[MATERIAL TO PROCESS — start]

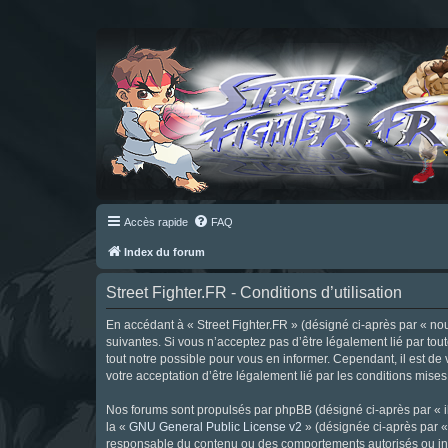
Accès rapide
FAQ
Index du forum
Street Fighter.FR - Conditions d’utilisation
En accédant à « Street Fighter.FR » (désigné ci-après par « nous 
suivantes. Si vous n’acceptez pas d’être légalement lié par tou
tout notre possible pour vous en informer. Cependant, il est de 
votre acceptation d’être légalement lié par les conditions mises
Nos forums sont propulsés par phpBB (désigné ci-après par « il
la «
GNU General Public License v2
» (désignée ci-après par 
responsable du contenu ou des comportements autorisés ou inter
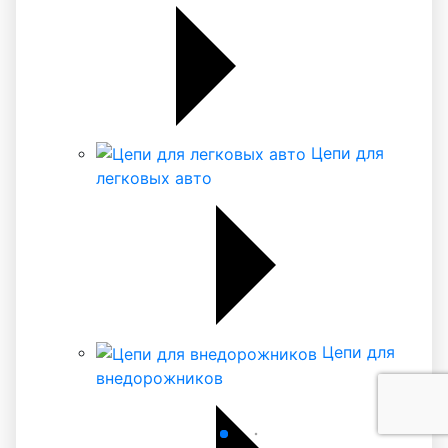
Цепи для
легковых авто
Цепи для
внедорожников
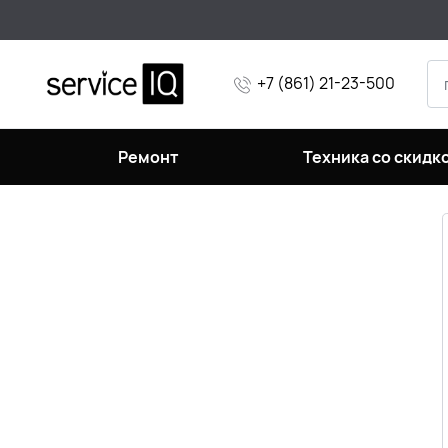
+7 (861) 21-23-500
Ремонт
Техника со скидк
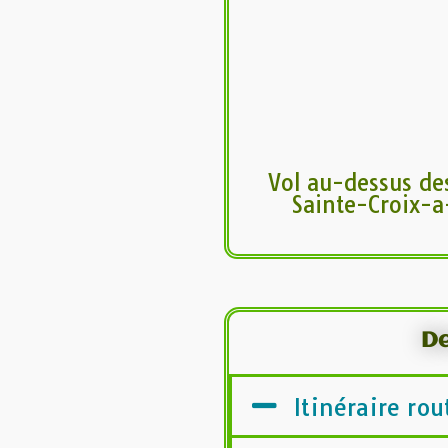
Vol au-dessus des
Sainte-Croix-
De
Itinéraire rou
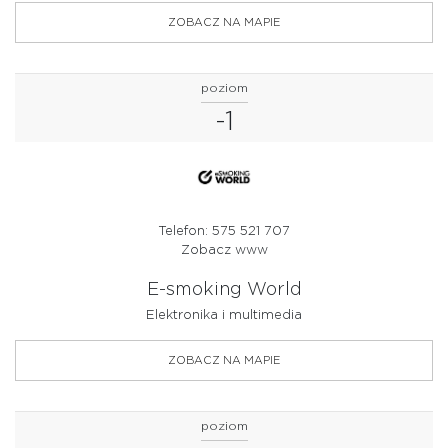
ZOBACZ NA MAPIE
poziom
-1
Telefon: 575 521 707
Zobacz www
E-smoking World
Elektronika i multimedia
ZOBACZ NA MAPIE
poziom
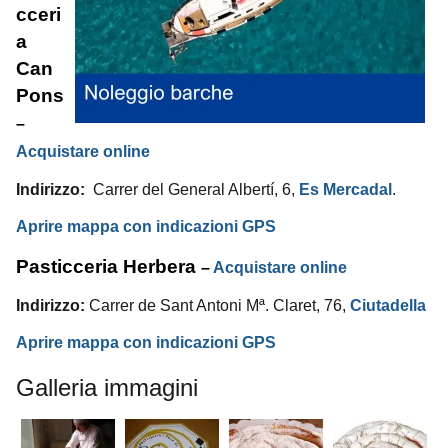
cceri
a
Can
Pons
–
Acquistare online
Indirizzo:
Carrer del General Albertí, 6,
Es Mercadal
.
Aprire mappa con indicazioni GPS
Pasticceria Herbera
–
Acquistare online
Indirizzo:
Carrer de Sant Antoni Mª.
Claret, 76,
Ciutadella
Aprire mappa con indicazioni GPS
Galleria immagini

[MATERIAL TO PROCESS — finish]

> ASSIGNMENT
Arrange the text lines from all of the records above into one numbered list, with blank lines omitted. Exclude the pictures from the list.

> ANSWER FOR THIS EXERCISE
1. Accès rapide
2. FAQ
3. Index du forum
4. Street Fighter.FR - Conditions d’utilisation
5. En accédant à « Street Fighter.FR » (désigné ci-après par « nous 
6. suivantes. Si vous n’acceptez pas d’être légalement lié par tou
7. tout notre possible pour vous en informer. Cependant, il est de 
8. votre acceptation d’être légalement lié par les conditions mises
9. Nos forums sont propulsés par phpBB (désigné ci-après par « il
10. la «
11. GNU General Public License v2
12. » (désignée ci-après par 
13. responsable du contenu ou des comportements autorisés ou inter
14. Цепи для
15. легковых авто
16. Цепи для
17. внедорожников
18. +7 (861) 21-23-500
19. Ремонт
20. Техника со скидк
21. Vol au-dessus des
22. Sainte-Croix-
23. De
24. Itinéraire rou
25. ZOBACZ NA MAPIE
26. poziom
27. -1
28. Telefon: 575 521 707
29. Zobacz www
30. E-smoking World
31. Elektronika i multimedia
32. ZOBACZ NA MAPIE
33. poziom
34. cceri
35. a
36. Can
37. Pons
38. –
39. Acquistare online
40. Indirizzo:
41. Carrer del General Albertí, 6,
42. Es Mercadal
43. .
44. Aprire mappa con indicazioni GPS
45. Pasticceria Herbera
46. –
47. Acquistare online
48. Indirizzo:
49. Carrer de Sant Antoni Mª.
50. Claret, 76,
51. Ciutadella
52. Aprire mappa con indicazioni GPS
53. Galleria immagini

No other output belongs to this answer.